Work instructions ::
- a) Decide whether each statement agrees with the group-order question. Answer yes or no for each, and quote the exact words from the question that decide it. (i) The relations include $a^2=b^3=c^4=1$. (ii) The asker concludes that the order of $G$ is either 4 or 1. (iii) The question comes from a final algebra exam.
- b) Condense the paragraph of the group-order question that starts with "My attempt:" while keeping its main steps and conclusion.
- c) In the group-order question, switch "Preliminary" for "Qualifying" and give everything from "A group $G=\langle" down to "in a university.".

What is the order of a group given three generators, $a^2=b^3=c^4=1$ and $cb=ac$

Question

A group $G=\langle a,b,c\mid a^2=b^3=c^4=1, cbc^{-1} = a\rangle $ what is the order of the group $G$ give all such possible values.

My attempt: Since $cbc^{-1} =a \Rightarrow cb = ac\;\;(*)$, but then if multiply $(*)$ with $a$ from the left we get $$acb = c$$ And if we multiply $(*)$ with $b^2$ from the right we get $$c = acb^2$$ But then we get $acb^2 = acb \Rightarrow b^2 = b$ so $b=1$ then $a=1$. So the only options either $G = \langle c \rangle $ or $G=1$ the trivial group so either $|G|=4$ or $|G|=1$. Is that correct?

This is a question from a Preliminary algebra exam in a university.

Supplied data ::
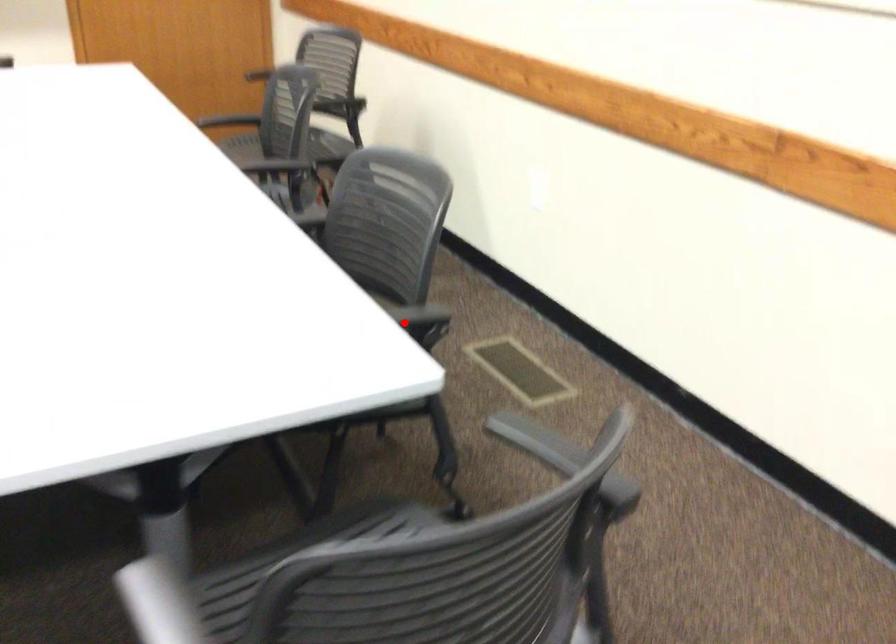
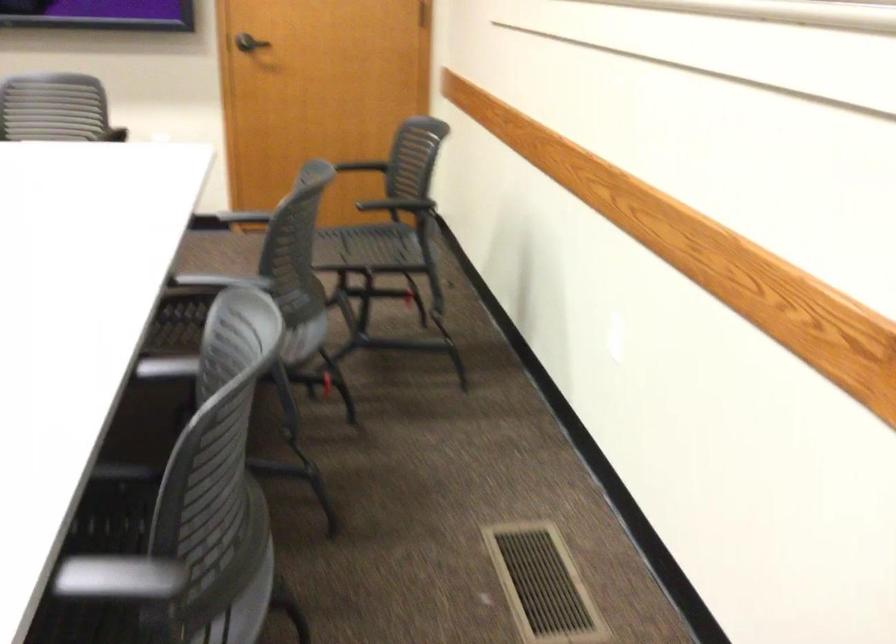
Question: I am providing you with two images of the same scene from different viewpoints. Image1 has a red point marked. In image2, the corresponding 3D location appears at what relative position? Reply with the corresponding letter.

Answer set ::
- a)
(i) Yes: "$a^2=b^3=c^4=1$"
(ii) Yes: "so either $|G|=4$ or $|G|=1$"
(iii) No: "a Preliminary algebra exam in a university"

- b) From $cbc^{-1}=a$ the asker gets $cb=ac$ (*). Left-multiplying (*) by $a$ gives $acb=c$, and right-multiplying it by $b^2$ gives $c=acb^2$. Setting these equal gives $b^2=b$, so $b=1$ and then $a=1$. The asker concludes that $G$ is either $\langle c\rangle$ or the trivial group, so $|G|=4$ or $|G|=1$, and asks whether this is correct.

- c)
A group $G=\langle a,b,c\mid a^2=b^3=c^4=1, cbc^{-1} = a\rangle $ what is the order of the group $G$ give all such possible values.

My attempt: Since $cbc^{-1} =a \Rightarrow cb = ac\;\;(*)$, but then if multiply $(*)$ with $a$ from the left we get $$acb = c$$ And if we multiply $(*)$ with $b^2$ from the right we get $$c = acb^2$$ But then we get $acb^2 = acb \Rightarrow b^2 = b$ so $b=1$ then $a=1$. So the only options either $G = \langle c \rangle $ or $G=1$ the trivial group so either $|G|=4$ or $|G|=1$. Is that correct?

This is a question from a Qualifying algebra exam in a university.